Pull out every line of the data below and reproduce each one verbatim, omitting the pictures.
== RECORDS SHOWN ==
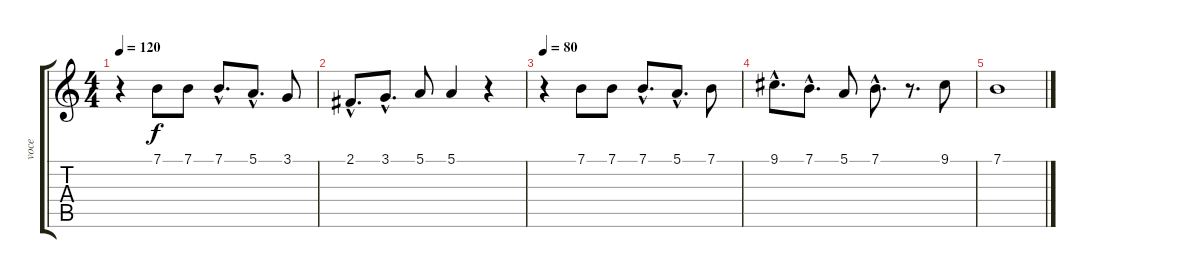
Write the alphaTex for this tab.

\track ("voce" "voce") {instrument baritonesax}
\staff {score tabs}
\tuning (E4 B3 G3 D3 A2 E2) {hide}
\ts (4 4)
\tempo 120
\clef g2
\ks c
r.4{dy f} 7.1.8 7.1.8 7.1{hac}.8{d} 5.1{hac}.8{d} 3.1.8 |
2.1{hac}.8{d} 3.1{hac}.8{d} 5.1.8 5.1.4 r.4 |
\tempo 80
r.4 7.1.8 7.1.8 7.1{hac}.8{d} 5.1{hac}.8{d} 7.1.8 |
9.1{hac}.8{d} 7.1{hac}.8{d} 5.1.8 7.1{hac}.8{d} r.8{d} 9.1.8 |
7.1.1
===
§ **TASK SOLUTION**
Write the alphaTex for this tab.

\track ("voce" "voce") {instrument baritonesax}
\staff {score tabs}
\tuning (E4 B3 G3 D3 A2 E2) {hide}
\ts (4 4)
\tempo 120
\clef g2
\ks c
r.4{dy f} 7.1.8 7.1.8 7.1{hac}.8{d} 5.1{hac}.8{d} 3.1.8 |
2.1{hac}.8{d} 3.1{hac}.8{d} 5.1.8 5.1.4 r.4 |
\tempo 80
r.4 7.1.8 7.1.8 7.1{hac}.8{d} 5.1{hac}.8{d} 7.1.8 |
9.1{hac}.8{d} 7.1{hac}.8{d} 5.1.8 7.1{hac}.8{d} r.8{d} 9.1.8 |
7.1.1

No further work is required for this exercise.